<<<<
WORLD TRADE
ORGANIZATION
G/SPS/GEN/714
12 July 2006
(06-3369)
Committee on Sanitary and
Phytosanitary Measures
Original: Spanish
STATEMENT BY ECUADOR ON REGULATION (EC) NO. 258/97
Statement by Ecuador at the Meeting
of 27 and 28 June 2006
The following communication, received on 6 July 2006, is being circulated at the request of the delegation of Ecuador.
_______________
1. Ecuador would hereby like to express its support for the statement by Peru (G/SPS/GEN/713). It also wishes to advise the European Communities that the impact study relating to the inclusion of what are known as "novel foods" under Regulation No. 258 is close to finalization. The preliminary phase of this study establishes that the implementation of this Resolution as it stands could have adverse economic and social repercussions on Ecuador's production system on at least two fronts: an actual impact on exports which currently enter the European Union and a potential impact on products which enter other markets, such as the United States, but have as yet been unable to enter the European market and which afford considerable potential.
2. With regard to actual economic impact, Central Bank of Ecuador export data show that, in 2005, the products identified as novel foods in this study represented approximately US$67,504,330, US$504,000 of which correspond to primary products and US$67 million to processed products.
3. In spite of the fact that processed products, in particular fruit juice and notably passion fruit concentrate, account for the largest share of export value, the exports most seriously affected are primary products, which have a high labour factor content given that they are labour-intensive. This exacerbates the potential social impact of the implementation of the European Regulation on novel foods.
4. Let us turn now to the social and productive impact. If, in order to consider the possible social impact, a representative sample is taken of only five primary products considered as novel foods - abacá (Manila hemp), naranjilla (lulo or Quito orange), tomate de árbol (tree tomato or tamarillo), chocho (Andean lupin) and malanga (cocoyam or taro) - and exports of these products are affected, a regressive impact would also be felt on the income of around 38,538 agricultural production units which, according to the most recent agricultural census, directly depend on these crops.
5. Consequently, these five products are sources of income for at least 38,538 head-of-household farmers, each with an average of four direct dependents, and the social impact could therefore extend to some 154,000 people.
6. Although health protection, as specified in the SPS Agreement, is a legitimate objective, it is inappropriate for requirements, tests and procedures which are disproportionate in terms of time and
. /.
>>>>
◆ **Work order**
Which lines above include the string "July"? Show them.

◆ **Solution to this task**
12 July 2006
The following communication, received on 6 July 2006, is being circulated at the request of the delegation of Ecuador.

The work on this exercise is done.